Our analyses indicated that the developmental status of children based on Denver scale had no significant differences between both genders (P=0.14). It also had no statistically significant difference between both genders according to Denver scale among different BMI groups.

Among all children, 9 (10%) had delayed status based on Denver development index, 15 children (16.7%) were in border zone, 53 children (58.9%) were in normal developmental status, and 13 children (14.4%) were in advanced developmental state. Considering Denver development scale, we found a statistically significant difference among underweight, normal and obese/overweight children (P=0.002). This differences related to obese/overweight and normal children groups (P=0.004) and no statistically significant differences was observed between developmental status of children with normal weight and underweight (P=0.08) and between obese/overweight and underweight group (P=0.17). The frequency of children’s developmental status according to Denver in different BMI values is shown in Figure 1. The results of two tests and the BMI show in Table 4.

Fig 1

Frequency of children’s developmental status according to Denver in different BMI values

Table 4

Results of Denver, ASQ, and the BMI

P-value	Denver				P -value	ASQ			Failed
	Delay	Caution	Normal	Advanced		Failed	Suspect	Passed
0.002	2(2.2)	4(4.4)	22(24.4)	2(2.2)	0.01	2(2.2)*	4(4.4)	24(26.7)	Low	BMI
	1(1.1)	3(3.3)	16(17.8)	10(11.1)		0	2(2.2)	28(31.1)	Normal
	6(6.7)	8(8.9)	15(16.7)	1(1.1)		5(5.5)	6(6.7)	19(21.1)	High

: frequency (percent)

Discussion

In our study, developmental level was assessed with two ASQ and Denver II indices. Among 90 children, the developmental level was lower in obese/overweight group comparing with other groups according to both Denver and ASQ and there was a significant difference between obese/overweight group and normal group, in agreement with other studies (4, 12, 22-27). However there was no significant difference between underweight and normal and obese and underweight groups, which does not agree with the other study (22). Possible explanations for this discrepancy are the number of the patients, increasing the sample size might lead us to a statistically significant and positive relationship between the level of development of underweight and normal children.

There was also no significant difference between males and females in our study, as in other studies (22, 26).

However, there was difference between two genders (27, 28).
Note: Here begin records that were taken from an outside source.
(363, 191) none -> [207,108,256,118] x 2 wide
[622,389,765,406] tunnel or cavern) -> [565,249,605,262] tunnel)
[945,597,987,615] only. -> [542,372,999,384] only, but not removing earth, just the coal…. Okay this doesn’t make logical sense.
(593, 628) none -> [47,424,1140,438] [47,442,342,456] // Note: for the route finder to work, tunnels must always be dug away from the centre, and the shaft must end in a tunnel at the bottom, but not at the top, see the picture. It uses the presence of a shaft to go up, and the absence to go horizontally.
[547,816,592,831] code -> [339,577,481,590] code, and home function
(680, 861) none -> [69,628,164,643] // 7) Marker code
No association with BMI in each of the four areas (cognition, language, fine and gross motor) of development in girls, but in boys, higher BMI was along with developmental delay in all four areas (28).

However, this difference might be due to the large sample size.
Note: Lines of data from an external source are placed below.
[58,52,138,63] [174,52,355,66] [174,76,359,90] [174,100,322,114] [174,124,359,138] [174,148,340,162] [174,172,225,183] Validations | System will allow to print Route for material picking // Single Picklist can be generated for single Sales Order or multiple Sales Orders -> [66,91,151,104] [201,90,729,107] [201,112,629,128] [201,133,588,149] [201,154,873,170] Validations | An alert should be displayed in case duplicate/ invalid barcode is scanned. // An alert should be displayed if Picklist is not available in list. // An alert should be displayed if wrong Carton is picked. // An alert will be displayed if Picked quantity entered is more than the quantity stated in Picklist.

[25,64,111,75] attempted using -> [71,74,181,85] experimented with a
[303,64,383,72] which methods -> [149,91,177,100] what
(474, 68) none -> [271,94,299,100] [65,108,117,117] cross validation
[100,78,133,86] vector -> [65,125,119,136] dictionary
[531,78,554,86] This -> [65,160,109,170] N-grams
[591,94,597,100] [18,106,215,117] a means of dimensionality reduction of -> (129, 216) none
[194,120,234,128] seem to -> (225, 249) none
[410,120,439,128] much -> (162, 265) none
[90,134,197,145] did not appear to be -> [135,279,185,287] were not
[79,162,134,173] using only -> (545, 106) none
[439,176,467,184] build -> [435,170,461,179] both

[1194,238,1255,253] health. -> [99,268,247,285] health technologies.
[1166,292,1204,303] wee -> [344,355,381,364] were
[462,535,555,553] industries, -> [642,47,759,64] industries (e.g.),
There was a significant and inverse correlation between BMI and skills such as horizontal jumping, hopscotch, running, and dancing but there was no relationship between BMI and catching, shooting, and hitting a ball (29). In our study, we calculated motor developmental scores by summation of all scores, but in previously mentioned study, BMI was compared separately with each kind of movement. Only weight-dependent activities were correlated with BMI (29, 30).
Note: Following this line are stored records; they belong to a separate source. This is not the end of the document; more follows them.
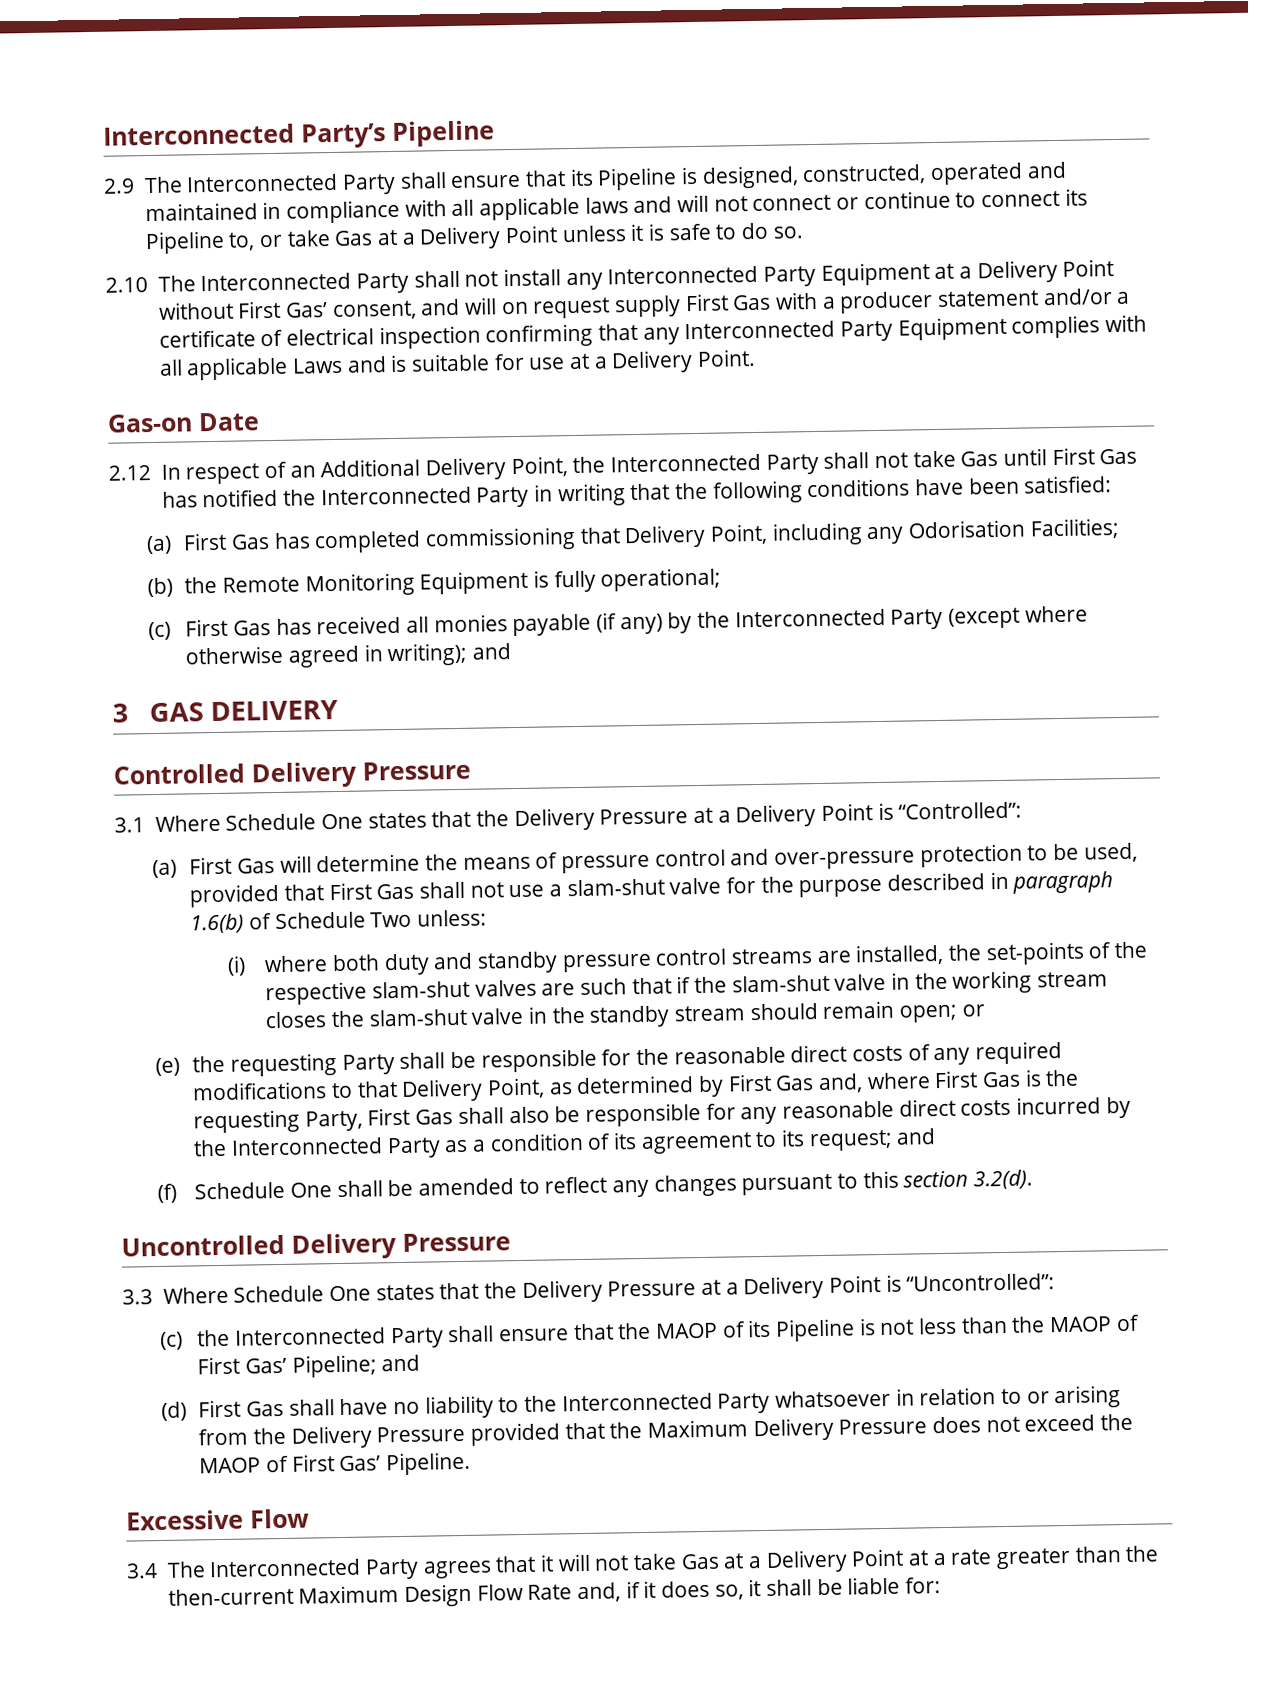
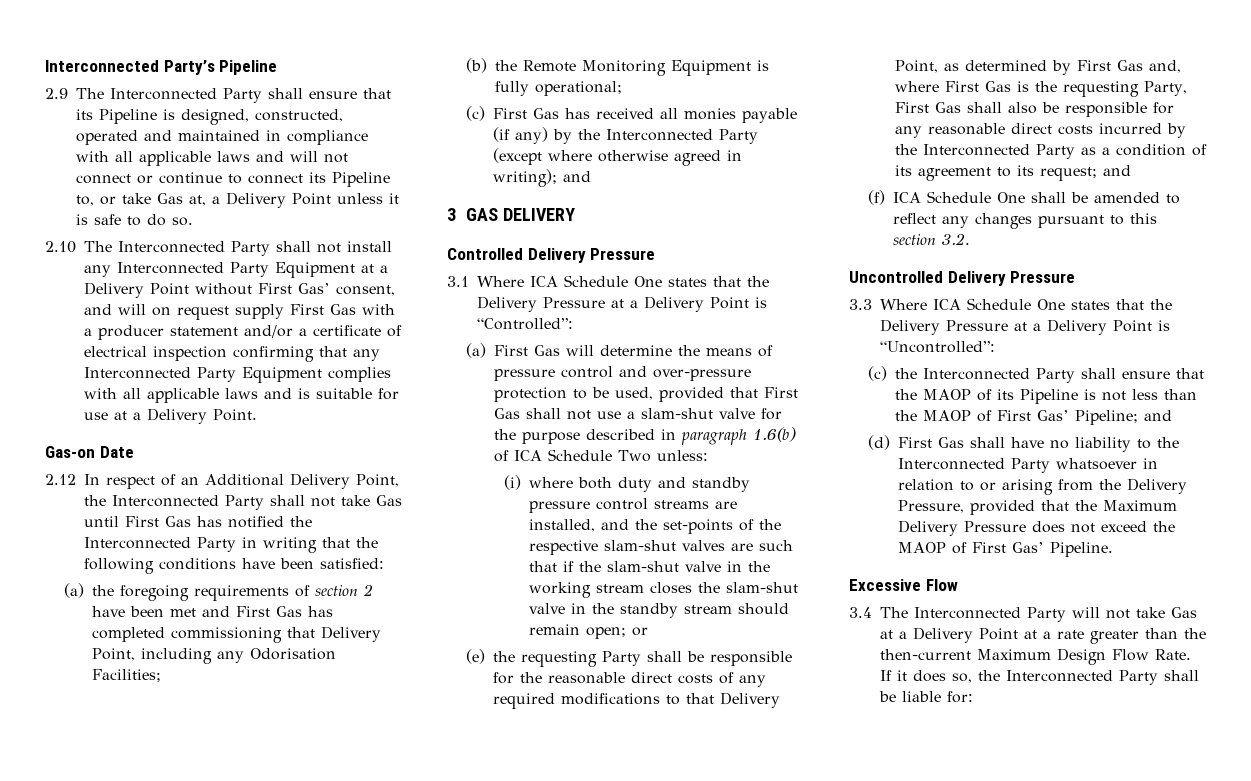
[376,229,398,246] at -> [189,195,206,206] at,
[291,357,343,374] Laws -> [225,388,258,399] laws
(173, 545) none -> [91,584,373,601] [91,606,230,617] the foregoing requirements of section 2 have been met and
(221, 823) none -> [530,276,558,287] ICA
(272, 921) none -> [513,450,542,461] ICA
(945, 954) none -> [600,519,629,530] and
(178, 1193) none -> [893,192,922,203] ICA
[972,1169,1033,1190] 3.2(d). -> [942,233,971,245] 3.2.
(229, 1295) none -> [933,299,961,310] ICA
[376,1425,466,1443] Pressure -> [897,500,964,513] Pressure,
[422,1554,554,1579] agrees that it -> (1066, 614) none
[527,1579,762,1603] Rate and, if it does so, it -> [1155,649,1191,660] [880,670,1158,685] Rate. If it does so, the Interconnected Party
In this study, a statistically significant difference was detected between males and females in terms of ASQ score and boys gained a higher ASQ score comparing to girls but this difference was not observed in Denver II scale that might be due to detailed review of skills in ASQ index. The strength of our analysis includes simultaneous assessment motor development level with two famous ASQ and Denver II indices.

In conclusion, obese and overweight children comparing to other children of their same age are at lower level of gross motor development. Increasing the sample size in further studies improves the accuracy of the results. Furthermore, providing a well-designed prospective study can strongly establish the causality between obesity and developmental delay.

Determining the relationship between obesity and lower motor development level, we can warn parents about another negative aspect of their child obesity or overweight, therefore, they can prevent developmental delay in their child as well as other complications by controlling their diet and activity.